AIM OF THE TASK: Please return, unchanged, the part of the data below that opens with the line containing "common name: Hoary Comma" and closes with the line containing "genus: Gymnacranthera", both of those lines included.

======== RECORDS SHOWN

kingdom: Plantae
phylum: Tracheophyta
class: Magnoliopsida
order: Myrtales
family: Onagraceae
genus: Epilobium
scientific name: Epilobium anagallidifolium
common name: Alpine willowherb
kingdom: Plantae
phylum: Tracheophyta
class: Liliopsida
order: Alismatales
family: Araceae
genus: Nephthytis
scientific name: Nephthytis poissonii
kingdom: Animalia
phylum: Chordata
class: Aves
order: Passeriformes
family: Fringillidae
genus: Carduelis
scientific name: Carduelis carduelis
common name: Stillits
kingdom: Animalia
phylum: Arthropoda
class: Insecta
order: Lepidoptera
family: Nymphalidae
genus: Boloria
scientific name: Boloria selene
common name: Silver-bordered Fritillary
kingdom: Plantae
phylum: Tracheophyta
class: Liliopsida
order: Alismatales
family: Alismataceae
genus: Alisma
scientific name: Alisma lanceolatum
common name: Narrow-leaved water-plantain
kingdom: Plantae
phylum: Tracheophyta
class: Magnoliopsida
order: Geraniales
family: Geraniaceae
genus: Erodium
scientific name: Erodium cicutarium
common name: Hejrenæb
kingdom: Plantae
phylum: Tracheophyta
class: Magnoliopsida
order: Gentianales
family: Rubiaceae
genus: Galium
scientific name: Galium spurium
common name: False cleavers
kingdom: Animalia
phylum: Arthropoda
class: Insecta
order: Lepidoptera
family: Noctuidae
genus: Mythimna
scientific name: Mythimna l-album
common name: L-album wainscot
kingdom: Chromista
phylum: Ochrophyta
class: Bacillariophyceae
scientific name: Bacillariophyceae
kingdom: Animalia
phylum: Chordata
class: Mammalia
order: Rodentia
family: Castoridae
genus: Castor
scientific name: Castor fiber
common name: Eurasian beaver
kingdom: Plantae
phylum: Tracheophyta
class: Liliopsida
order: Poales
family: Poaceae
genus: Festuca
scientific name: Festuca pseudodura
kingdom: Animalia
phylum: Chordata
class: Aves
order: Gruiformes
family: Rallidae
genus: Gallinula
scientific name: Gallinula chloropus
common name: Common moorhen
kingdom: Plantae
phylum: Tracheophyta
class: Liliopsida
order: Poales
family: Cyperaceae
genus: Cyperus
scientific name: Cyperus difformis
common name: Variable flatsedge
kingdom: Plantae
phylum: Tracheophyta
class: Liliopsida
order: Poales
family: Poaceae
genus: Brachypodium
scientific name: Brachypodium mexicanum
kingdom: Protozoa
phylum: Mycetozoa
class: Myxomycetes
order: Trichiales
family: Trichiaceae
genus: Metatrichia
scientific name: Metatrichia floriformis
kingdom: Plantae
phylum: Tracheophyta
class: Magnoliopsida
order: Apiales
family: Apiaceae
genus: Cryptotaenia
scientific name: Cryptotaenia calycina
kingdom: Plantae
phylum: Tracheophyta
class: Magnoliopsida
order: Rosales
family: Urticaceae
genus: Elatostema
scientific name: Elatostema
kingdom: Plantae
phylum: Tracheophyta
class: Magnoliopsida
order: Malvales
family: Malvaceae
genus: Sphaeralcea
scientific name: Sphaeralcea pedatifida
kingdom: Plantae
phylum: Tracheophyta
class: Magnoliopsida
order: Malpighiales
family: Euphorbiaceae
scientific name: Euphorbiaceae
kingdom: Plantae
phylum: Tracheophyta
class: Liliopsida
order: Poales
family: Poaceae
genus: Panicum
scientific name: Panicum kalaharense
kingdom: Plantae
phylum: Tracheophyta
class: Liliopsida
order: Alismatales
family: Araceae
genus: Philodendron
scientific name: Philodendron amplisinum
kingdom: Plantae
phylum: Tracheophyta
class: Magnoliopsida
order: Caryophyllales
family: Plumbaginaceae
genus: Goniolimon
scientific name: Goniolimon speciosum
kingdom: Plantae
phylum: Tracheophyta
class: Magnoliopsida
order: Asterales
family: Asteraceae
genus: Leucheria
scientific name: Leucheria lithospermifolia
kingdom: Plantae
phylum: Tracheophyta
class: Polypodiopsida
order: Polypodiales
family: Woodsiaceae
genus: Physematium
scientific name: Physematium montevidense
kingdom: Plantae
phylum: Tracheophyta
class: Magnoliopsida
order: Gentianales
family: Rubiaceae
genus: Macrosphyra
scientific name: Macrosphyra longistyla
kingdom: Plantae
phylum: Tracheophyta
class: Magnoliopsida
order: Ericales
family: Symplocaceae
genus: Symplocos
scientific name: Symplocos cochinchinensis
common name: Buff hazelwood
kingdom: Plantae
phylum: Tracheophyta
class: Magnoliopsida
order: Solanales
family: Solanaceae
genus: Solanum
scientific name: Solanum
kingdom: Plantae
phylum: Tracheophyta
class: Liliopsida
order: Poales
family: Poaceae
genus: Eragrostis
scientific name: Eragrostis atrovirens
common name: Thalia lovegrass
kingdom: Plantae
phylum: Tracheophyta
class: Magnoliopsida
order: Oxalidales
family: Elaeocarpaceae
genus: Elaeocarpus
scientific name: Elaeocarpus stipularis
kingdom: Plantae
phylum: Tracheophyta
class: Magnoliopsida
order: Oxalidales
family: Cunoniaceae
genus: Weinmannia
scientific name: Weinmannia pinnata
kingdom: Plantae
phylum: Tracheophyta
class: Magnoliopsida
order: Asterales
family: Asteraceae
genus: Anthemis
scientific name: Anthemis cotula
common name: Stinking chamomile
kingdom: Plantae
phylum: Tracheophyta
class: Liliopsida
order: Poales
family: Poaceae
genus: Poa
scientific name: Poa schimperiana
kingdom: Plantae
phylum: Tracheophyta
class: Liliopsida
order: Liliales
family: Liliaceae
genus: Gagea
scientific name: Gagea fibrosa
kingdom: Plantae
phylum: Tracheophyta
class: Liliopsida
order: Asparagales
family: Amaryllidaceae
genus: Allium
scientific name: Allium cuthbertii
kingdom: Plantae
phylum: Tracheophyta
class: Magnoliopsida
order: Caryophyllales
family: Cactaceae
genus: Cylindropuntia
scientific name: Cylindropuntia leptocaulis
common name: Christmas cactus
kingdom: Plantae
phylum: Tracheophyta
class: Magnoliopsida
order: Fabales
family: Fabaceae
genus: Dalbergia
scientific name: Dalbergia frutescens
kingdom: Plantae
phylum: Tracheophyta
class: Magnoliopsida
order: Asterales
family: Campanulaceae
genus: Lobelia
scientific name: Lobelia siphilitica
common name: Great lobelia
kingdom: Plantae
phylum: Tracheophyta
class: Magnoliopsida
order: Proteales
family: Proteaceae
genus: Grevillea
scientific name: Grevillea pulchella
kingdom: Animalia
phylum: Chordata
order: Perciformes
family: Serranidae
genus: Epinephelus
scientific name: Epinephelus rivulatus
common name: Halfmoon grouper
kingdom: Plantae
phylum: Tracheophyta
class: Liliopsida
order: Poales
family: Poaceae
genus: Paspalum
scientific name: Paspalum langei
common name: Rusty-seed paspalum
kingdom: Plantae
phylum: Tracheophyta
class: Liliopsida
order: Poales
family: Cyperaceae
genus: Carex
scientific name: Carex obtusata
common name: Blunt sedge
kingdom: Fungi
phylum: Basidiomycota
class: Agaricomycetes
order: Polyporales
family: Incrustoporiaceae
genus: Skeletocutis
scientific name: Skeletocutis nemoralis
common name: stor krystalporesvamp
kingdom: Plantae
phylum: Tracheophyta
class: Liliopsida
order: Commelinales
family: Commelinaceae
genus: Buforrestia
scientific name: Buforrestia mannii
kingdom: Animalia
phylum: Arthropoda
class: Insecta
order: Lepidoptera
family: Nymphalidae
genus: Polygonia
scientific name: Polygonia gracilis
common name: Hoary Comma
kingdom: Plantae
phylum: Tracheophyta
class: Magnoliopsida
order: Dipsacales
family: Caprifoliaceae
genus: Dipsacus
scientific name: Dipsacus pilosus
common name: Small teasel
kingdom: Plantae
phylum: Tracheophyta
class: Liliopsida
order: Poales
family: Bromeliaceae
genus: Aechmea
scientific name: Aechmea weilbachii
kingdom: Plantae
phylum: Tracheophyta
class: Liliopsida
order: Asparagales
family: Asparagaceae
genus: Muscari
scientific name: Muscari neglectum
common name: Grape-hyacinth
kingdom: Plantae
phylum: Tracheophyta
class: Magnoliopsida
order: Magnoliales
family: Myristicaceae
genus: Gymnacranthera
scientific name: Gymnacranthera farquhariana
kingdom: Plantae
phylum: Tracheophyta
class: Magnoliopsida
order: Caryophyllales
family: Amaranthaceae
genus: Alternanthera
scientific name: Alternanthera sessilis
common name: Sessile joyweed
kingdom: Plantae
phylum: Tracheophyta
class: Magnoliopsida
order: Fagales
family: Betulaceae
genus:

================

FINAL RESULT:
common name: Hoary Comma
kingdom: Plantae
phylum: Tracheophyta
class: Magnoliopsida
order: Dipsacales
family: Caprifoliaceae
genus: Dipsacus
scientific name: Dipsacus pilosus
common name: Small teasel
kingdom: Plantae
phylum: Tracheophyta
class: Liliopsida
order: Poales
family: Bromeliaceae
genus: Aechmea
scientific name: Aechmea weilbachii
kingdom: Plantae
phylum: Tracheophyta
class: Liliopsida
order: Asparagales
family: Asparagaceae
genus: Muscari
scientific name: Muscari neglectum
common name: Grape-hyacinth
kingdom: Plantae
phylum: Tracheophyta
class: Magnoliopsida
order: Magnoliales
family: Myristicaceae
genus: Gymnacranthera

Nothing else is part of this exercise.